Amihai RottenstreichAriela AradHadas TerespolskyUriel ElchalalHagai AmsalmBatia RothYosef KalishPublished in: Journal of thrombosis and thrombolysis (2018)
Antiphospholipid syndrome (APLS) is caused by antiphospholipid autoantibodies, and manifests with vascular and/or obstetric complications. The factors associated with initial disease presentation and course are unknown. We assessed the antibody profile associated with disease presentation and with the development of vascular and obstetric complications in women with initially vascular or initially obstetric APLS. A review of records of APLS women at childbearing age followed at one center during 2006-2015. Of 126 women, median age at diagnosis 29 [23-37] years, 62 were initially diagnosed with purely obstetric APLS and 64 with purely vascular APLS. Baseline characteristics and antibody profile did not differ according to the initial diagnosis.

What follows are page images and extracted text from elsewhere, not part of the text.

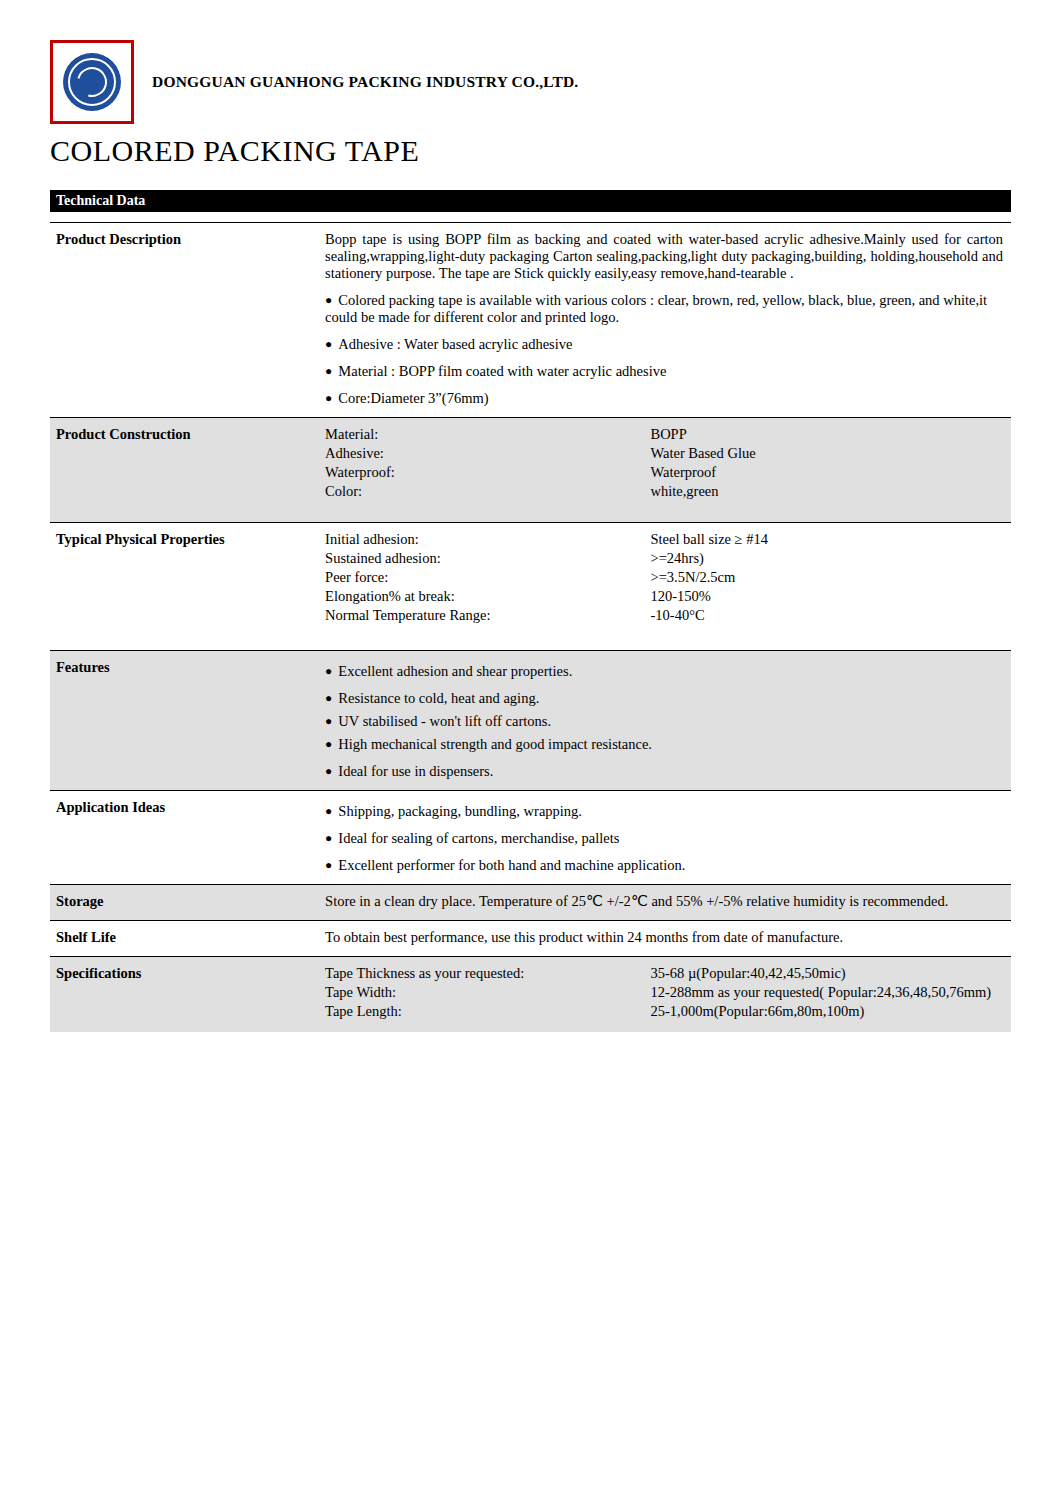DONGGUAN GUANHONG PACKING INDUSTRY CO.,LTD.
COLORED PACKING TAPE
Technical Data
| Product Description | Bopp tape is using BOPP film as backing and coated with water-based acrylic adhesive.Mainly used for carton sealing,wrapping,light-duty packaging Carton sealing,packing,light duty packaging,building, holding,household and stationery purpose. The tape are Stick quickly easily,easy remove,hand-tearable . Colored packing tape is available with various colors : clear, brown, red, yellow, black, blue, green, and white,it could be made for different color and printed logo. Adhesive : Water based acrylic adhesive Material : BOPP film coated with water acrylic adhesive Core:Diameter 3”(76mm) |
| Product Construction | / Material: / BOPP / / Adhesive: / Water Based Glue / / Waterproof: / Waterproof / / Color: / white,green / |
| Typical Physical Properties | / Initial adhesion: / Steel ball size ≥ #14 / / Sustained adhesion: / >=24hrs) / / Peer force: / >=3.5N/2.5cm / / Elongation% at break: / 120-150% / / Normal Temperature Range: / -10-40°C / |
| Features | Excellent adhesion and shear properties. Resistance to cold, heat and aging. UV stabilised - won't lift off cartons. High mechanical strength and good impact resistance. Ideal for use in dispensers. |
| Application Ideas | Shipping, packaging, bundling, wrapping. Ideal for sealing of cartons, merchandise, pallets Excellent performer for both hand and machine application. |
| Storage | Store in a clean dry place. Temperature of 25℃ +/-2℃ and 55% +/-5% relative humidity is recommended. |
| Shelf Life | To obtain best performance, use this product within 24 months from date of manufacture. |
| Specifications | / Tape Thickness as your requested: / 35-68 µ(Popular:40,42,45,50mic) / / Tape Width: / 12-288mm as your requested( Popular:24,36,48,50,76mm) / / Tape Length: / 25-1,000m(Popular:66m,80m,100m) / |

At a mean follow-up duration of 61 ± 23 months, 19 (30.6%) with initially obstetric disease, and 20 (31.3%) with initially vascular disease, developed vascular and obstetric complications, respectively (P = 1.0). Among those with triple positivity [lupus anticoagulant (LAC)+, anticardiolipin (ACL)+, anti beta2-glycoprotein I (AB2GPI)+], a higher proportion developed both obstetric and vascular complications, compared to those with single or double positivity (42.3 vs. 16.4%, P = 0.002). In multivariate analysis, the presence of LAC (P = 0.008), ACL IgG (P = 0.009) or AB2GPI IgG (P = 0.01) was the only independent predictor of the development of both obstetric and vascular complications. Almost one-third of women with initially vascular or initially obstetric APLS developed mixed disease. The antibody profile was the only prognostic marker for disease course. The association found between LAC, ACL IgG or AB2GPI IgG, and patient outcomes could contribute to risk stratification and individualized patient management.